Holy Week continues with several stories found in the Holy Bible, the main text, the literature on which they are based. These include the ‘betrayal’ of Christ by Judas, one of his disciples, which facilitated his arrest by the soldiers of the High Priest Caiaphas, who then turned him over to Roman soldiers; his trial and execution by crucifixion on Good Friday; the way he is ‘let down’ by Pontius Pilate, who could easily have ‘saved’ him; the way he is tortured and forced to walk a long way bearing the cross on his shoulders. These are dramatic ironies because Jesus was not a victim of Roman oppression, the betrayal by his friends or the jealousy of Jewish priests. All that happened was a part of the divine plan of which Jesus was aware and which he allowed to happen, making himself a sacrifice in order to fulfil the grand design of giving his life in order to save mankind.

Christians believe that they can be saved from sin and eternal damnation not by any act of their own, but by their belief in Christ, whose sacrificial act was performed on their behalf. The Easter story is therefore a dramatisation of this. There are even many details within the story that support this in symbolic and thematic ways.

This makes Easter the most important festival on the Christian calendar because it marks the fulfilment of the Christ’s purpose on earth and the expression of God’s design. Today is Easter Sunday, and it is regarded as the most important day in Christian worship. It is the day of the Resurrection, on which Jesus arose and was brought back to life. He later ascended to heaven on a day known as the Ascension.

Although it is the most important day it does not nearly rival Christmas in grandeur and spectacle or popularity as a festival. Christmas far outstrips it in this respect. But Easter has given Christianity, practice, ritual and outreach some of its most visible symbols and messages. In many ways it is Easter, and not Christmas, that defines the religion. In keeping with the use of symbolism by religious festivals, the cross, or the sign of the cross, is the single most prominent expression of Christian belief or even Christian existence or presence. The ritual of the Holy Communion, comes from the symbolic sanctity of Corpus Cristi (the body of Christ) and the blood of Christ. These originate in the well-known and symbolic story of The Last Supper.

Easter has several elements of public outreach, as is customary in religious festivals. These transcend sacred practice and are observed by believers and non-believers alike. Yet they originate in sacred ritual, belief and express the principles of the religion. Only a very few will be mentioned in order to provide examples of how this works. Some of these are performed by the Church – for example the Roman Catholics perform a procession through the streets to dramatise Jesus bearing the cross to Calvary. Perhaps the largest and most spectacular Easter event is the Good Friday mass celebrated by the Pope at St Peter’s Square in Vatican City.

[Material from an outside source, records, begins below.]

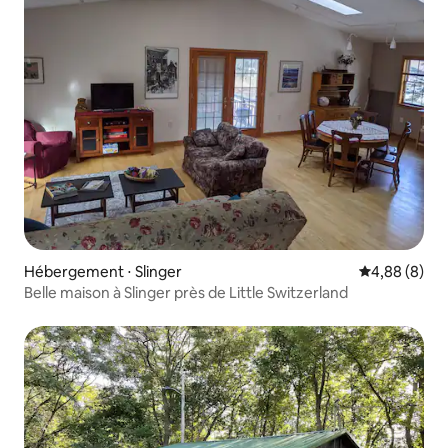
Hébergement ⋅ Slinger
Évaluation m
4,88 (8)
Belle maison à Slinger près de Little Switzerland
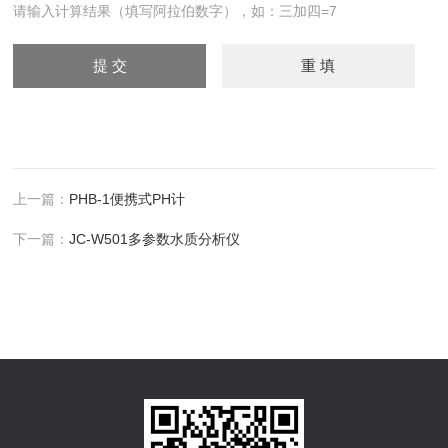
请输入计算结果（填写阿拉伯数字），如：三加四=7
上一篇：
PHB-1便携式PH计
下一篇：
JC-W501多参数水质分析仪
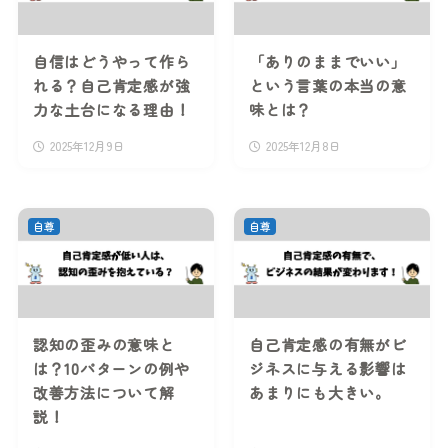
自信はどうやって作ら
「ありのままでいい」
れる？自己肯定感が強
という言葉の本当の意
力な土台になる理由！
味とは？
2025年12月9日
2025年12月8日
自尊
自尊
認知の歪みの意味と
自己肯定感の有無がビ
は？10パターンの例や
ジネスに与える影響は
改善方法について解
あまりにも大きい。
説！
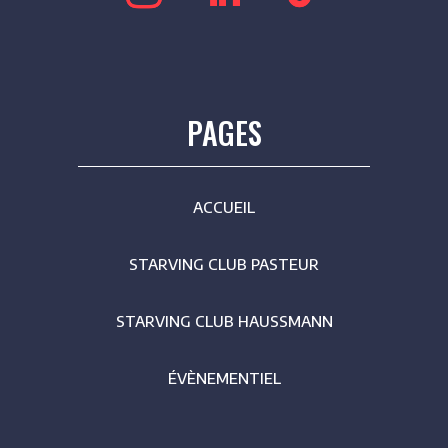
PAGES
ACCUEIL
STARVING CLUB PASTEUR
STARVING CLUB HAUSSMANN
ÉVÈNEMENTIEL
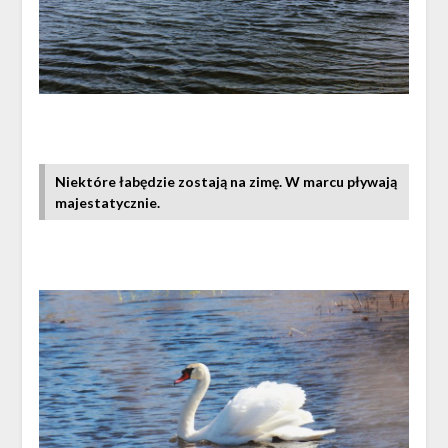
Niektóre łabędzie zostają na zimę. W marcu pływają
majestatycznie.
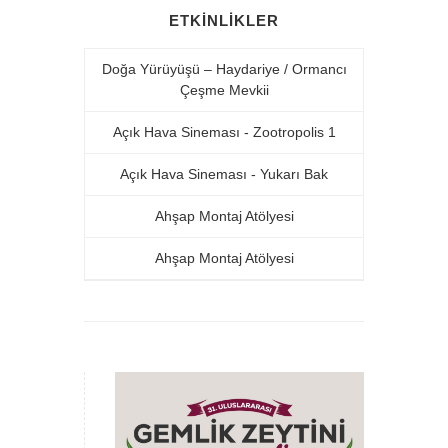
ETKINLIKLER
Doğa Yürüyüşü – Haydariye / Ormancı
Çeşme Mevkii
Açık Hava Sineması - Zootropolis 1
Açık Hava Sineması - Yukarı Bak
Ahşap Montaj Atölyesi
Ahşap Montaj Atölyesi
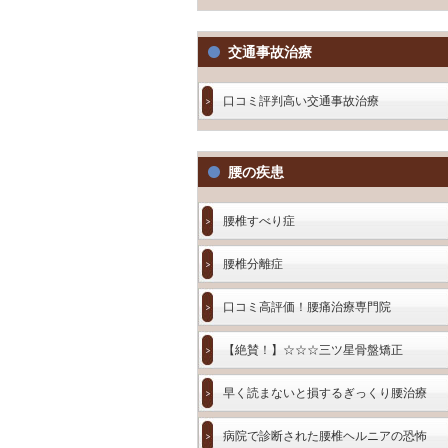
交通事故治療
口コミ評判高い交通事故治療
腰の疾患
腰椎すべり症
腰椎分離症
口コミ高評価！腰痛治療専門院
【絶賛！】☆☆☆三ツ星骨盤矯正
早く読まないと損するぎっくり腰治療
病院で診断された腰椎ヘルニアの恐怖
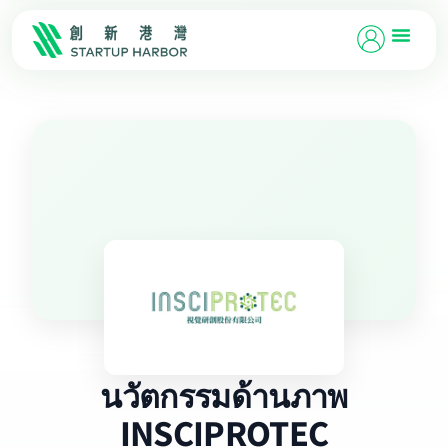
นวัตกรรมด้านภาพ
INSCIPROTEC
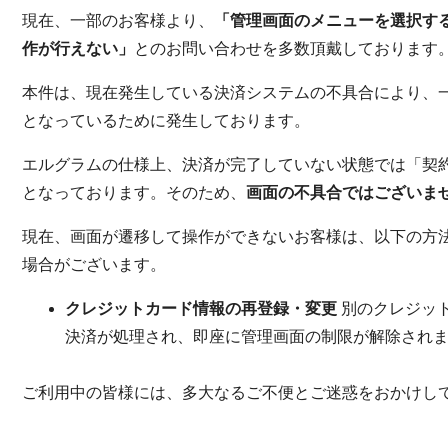
現在、一部のお客様より、
「管理画面のメニューを選択す
作が行えない」
とのお問い合わせを多数頂戴しております
本件は、現在発生している決済システムの不具合により、
となっているために発生しております。
エルグラムの仕様上、決済が完了していない状態では「契
となっております。そのため、
画面の不具合ではございま
現在、画面が遷移して操作ができないお客様は、以下の方
場合がございます。
クレジットカード情報の再登録・変更
別のクレジッ
決済が処理され、即座に管理画面の制限が解除され
ご利用中の皆様には、多大なるご不便とご迷惑をおかけし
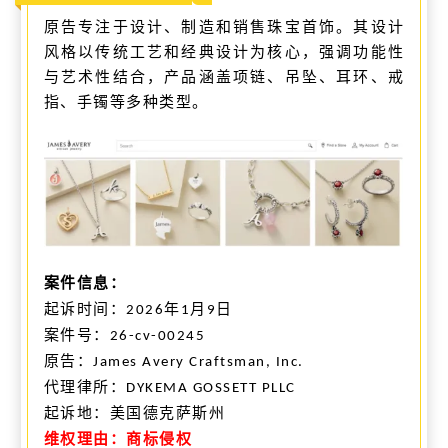
原告专注于设计、制造和销售珠宝首饰。其设计
风格以传统工艺和经典设计为核心，强调功能性
与艺术性结合，产品涵盖项链、吊坠、耳环、戒
指、手镯等多种类型。
案件信息：
起诉时间：
年
月
日
2026
1
9
案件号：
26-cv-00245
原告
：
James Avery Craftsman, Inc.
代理律所：
DYKEMA GOSSETT PLLC
起诉
地：美国德克萨斯州
维权理由：商标侵权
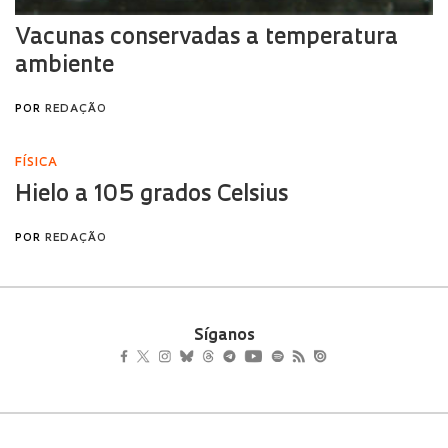
Síganos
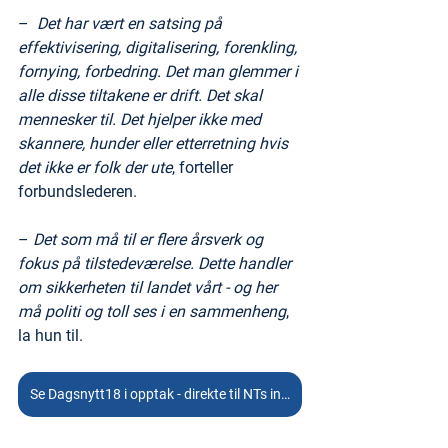
–  
Det har vært en satsing på 
effektivisering, digitalisering, forenkling, 
fornying, forbedring. Det man glemmer i 
alle disse tiltakene er drift. Det skal 
mennesker til. Det hjelper ikke med 
skannere, hunder eller etterretning hvis 
det ikke er folk der ute
, forteller 
forbundslederen.
– 
Det som må til er flere årsverk og 
fokus på tilstedeværelse. Dette handler 
om sikkerheten til landet vårt - og her 
må politi og toll ses i en sammenheng
, 
la hun til.
Se Dagsnytt18 i opptak - direkte til NTs intervju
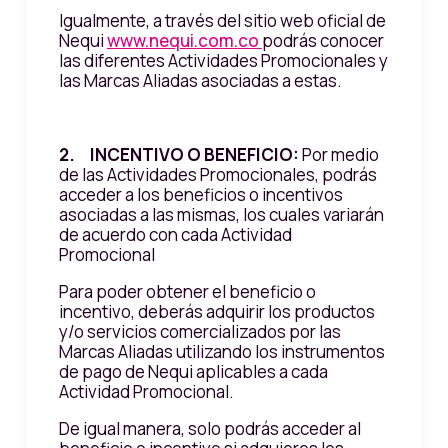
Igualmente, a través del sitio web oficial de
Nequi
www.nequi.com.co
podrás conocer
las diferentes Actividades Promocionales y
las Marcas Aliadas asociadas a estas.
2. INCENTIVO O BENEFICIO:
Por medio
de las Actividades Promocionales, podrás
acceder a los beneficios o incentivos
asociadas a las mismas, los cuales variarán
de acuerdo con cada Actividad
Promocional
Para poder obtener el beneficio o
incentivo, deberás adquirir los productos
y/o servicios comercializados por las
Marcas Aliadas utilizando los instrumentos
de pago de Nequi aplicables a cada
Actividad Promocional.
De igual manera, solo podrás acceder al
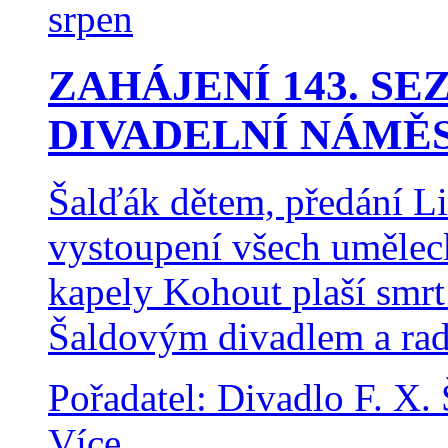
srpen
ZAHÁJENÍ 143. SE
DIVADELNÍ NÁMĚ
Šalďák dětem, předání Li
vystoupení všech uměle
kapely Kohout plaší smr
Šaldovým divadlem a rad
Pořadatel: Divadlo F. X.
Více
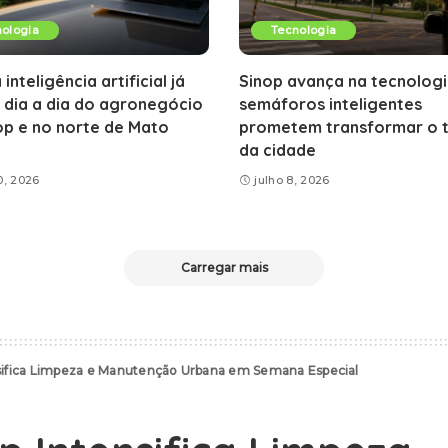
ologia
Tecnologia
inteligência artificial já
Sinop avança na tecnologi
 dia a dia do agronegócio
semáforos inteligentes
op e no norte de Mato
prometem transformar o t
da cidade
0, 2026
julho 8, 2026
Carregar mais
nsifica Limpeza e Manutenção Urbana em Semana Especial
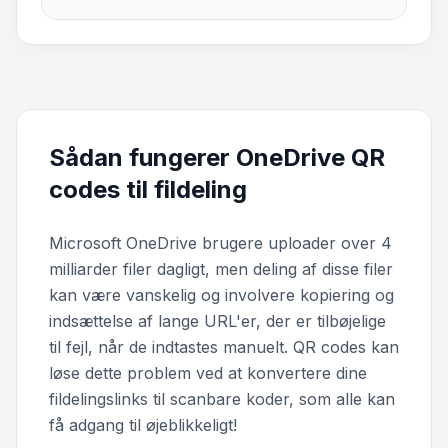
Sådan fungerer OneDrive QR
codes til fildeling
Microsoft OneDrive brugere uploader over 4
milliarder filer dagligt, men deling af disse filer
kan være vanskelig og involvere kopiering og
indsættelse af lange URL'er, der er tilbøjelige
til fejl, når de indtastes manuelt. QR codes kan
løse dette problem ved at konvertere dine
fildelingslinks til scanbare koder, som alle kan
få adgang til øjeblikkeligt!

The eating of hot cross buns is a popular custom. These delicacies are baked with a cross fashioned into the top of the bun. It may be associated with the sharing of bread (the last supper/corpus cristi) and with the widely observed practice of not eating any meat on Good Friday. Similarly in Jamaica, the popular fare is bun and cheese, symbolic replacement for meat. Kites are flown at Easter, and in Guyana it is the most popular secular pastime, but still represents the Resurrection. It is believed to be a symbol of the risen Christ and the uplifting of mankind occasioned by him. Up until recently when this seems to have loosened, Good Friday was perhaps the most austere day of the year, when places were closed and all public entertainment ceased.

In contrast, Easter Monday is the grand fun day when the popular culture explodes with Easter entertainment. In some places revelry approaches carnival dimensions. This is also in keeping with the way secular fun attaches itself to religious festivals of all types and in many different religions. Easter, unlike most others, has a day on which this is splurged.